**Record excerpts**:
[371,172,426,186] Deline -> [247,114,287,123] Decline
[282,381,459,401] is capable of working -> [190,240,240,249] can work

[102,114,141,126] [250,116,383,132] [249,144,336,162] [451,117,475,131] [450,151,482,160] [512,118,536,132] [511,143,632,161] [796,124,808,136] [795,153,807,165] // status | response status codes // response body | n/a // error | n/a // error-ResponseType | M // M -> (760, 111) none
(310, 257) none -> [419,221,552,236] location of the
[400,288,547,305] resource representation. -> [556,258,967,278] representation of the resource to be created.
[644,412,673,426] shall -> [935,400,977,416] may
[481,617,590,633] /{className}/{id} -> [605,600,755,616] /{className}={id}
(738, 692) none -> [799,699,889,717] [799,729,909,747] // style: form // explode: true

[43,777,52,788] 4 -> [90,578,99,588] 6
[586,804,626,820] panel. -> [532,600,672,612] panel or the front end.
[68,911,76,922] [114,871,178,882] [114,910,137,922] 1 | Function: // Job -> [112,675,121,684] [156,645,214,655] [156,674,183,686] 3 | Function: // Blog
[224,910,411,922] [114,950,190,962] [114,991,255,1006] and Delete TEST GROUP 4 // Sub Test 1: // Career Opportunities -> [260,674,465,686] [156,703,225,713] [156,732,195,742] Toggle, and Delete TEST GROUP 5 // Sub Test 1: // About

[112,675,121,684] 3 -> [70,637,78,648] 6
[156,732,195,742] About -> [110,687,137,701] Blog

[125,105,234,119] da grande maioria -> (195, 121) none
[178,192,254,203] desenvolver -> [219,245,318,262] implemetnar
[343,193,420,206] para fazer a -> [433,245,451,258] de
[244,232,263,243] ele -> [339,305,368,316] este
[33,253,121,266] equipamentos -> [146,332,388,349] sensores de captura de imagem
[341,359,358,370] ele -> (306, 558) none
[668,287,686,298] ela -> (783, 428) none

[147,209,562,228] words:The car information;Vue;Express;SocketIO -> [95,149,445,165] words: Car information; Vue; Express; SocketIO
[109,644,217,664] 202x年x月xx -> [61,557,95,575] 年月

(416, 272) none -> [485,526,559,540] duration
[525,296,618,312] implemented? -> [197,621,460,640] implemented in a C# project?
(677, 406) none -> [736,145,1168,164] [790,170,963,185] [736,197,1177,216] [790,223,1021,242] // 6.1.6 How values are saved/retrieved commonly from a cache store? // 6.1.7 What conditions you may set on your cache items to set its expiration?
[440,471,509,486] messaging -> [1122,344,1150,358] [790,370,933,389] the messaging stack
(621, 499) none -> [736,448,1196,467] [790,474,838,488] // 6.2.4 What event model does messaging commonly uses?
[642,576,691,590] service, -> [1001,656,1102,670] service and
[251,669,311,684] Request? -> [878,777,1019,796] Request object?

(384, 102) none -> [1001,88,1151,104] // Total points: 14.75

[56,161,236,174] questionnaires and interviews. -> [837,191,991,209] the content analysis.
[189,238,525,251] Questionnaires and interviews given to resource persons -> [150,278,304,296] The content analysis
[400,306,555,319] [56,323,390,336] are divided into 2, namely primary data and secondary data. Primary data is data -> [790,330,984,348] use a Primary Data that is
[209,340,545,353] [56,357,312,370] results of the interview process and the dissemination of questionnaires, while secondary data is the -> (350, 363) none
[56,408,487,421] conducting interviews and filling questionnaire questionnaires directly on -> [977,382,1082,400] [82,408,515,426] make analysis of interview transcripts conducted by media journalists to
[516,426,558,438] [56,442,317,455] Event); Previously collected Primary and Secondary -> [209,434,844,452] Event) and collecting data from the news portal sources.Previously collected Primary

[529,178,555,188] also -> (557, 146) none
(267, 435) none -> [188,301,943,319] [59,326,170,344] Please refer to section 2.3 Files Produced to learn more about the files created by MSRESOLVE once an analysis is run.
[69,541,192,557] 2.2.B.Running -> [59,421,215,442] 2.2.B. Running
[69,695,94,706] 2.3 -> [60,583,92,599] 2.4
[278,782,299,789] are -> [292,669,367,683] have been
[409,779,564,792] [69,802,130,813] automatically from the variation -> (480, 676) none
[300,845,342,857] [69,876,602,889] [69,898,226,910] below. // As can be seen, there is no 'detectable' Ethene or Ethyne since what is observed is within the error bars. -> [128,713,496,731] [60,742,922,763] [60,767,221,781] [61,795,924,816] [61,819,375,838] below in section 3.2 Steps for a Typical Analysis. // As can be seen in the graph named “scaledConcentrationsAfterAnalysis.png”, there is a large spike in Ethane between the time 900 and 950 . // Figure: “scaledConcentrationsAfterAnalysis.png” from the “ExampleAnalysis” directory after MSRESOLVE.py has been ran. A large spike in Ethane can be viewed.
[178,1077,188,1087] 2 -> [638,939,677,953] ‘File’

**What needs to be done**:
Would you copy, unchanged, the stretch of the records above that begins at the line containing "[156,732,195,742] About ->" and ends at the line containing "[147,209,562,228] words:The car", and only that?

**Output below**:
[156,732,195,742] About -> [110,687,137,701] Blog

[125,105,234,119] da grande maioria -> (195, 121) none
[178,192,254,203] desenvolver -> [219,245,318,262] implemetnar
[343,193,420,206] para fazer a -> [433,245,451,258] de
[244,232,263,243] ele -> [339,305,368,316] este
[33,253,121,266] equipamentos -> [146,332,388,349] sensores de captura de imagem
[341,359,358,370] ele -> (306, 558) none
[668,287,686,298] ela -> (783, 428) none

[147,209,562,228] words:The car information;Vue;Express;SocketIO -> [95,149,445,165] words: Car information; Vue; Express; SocketIO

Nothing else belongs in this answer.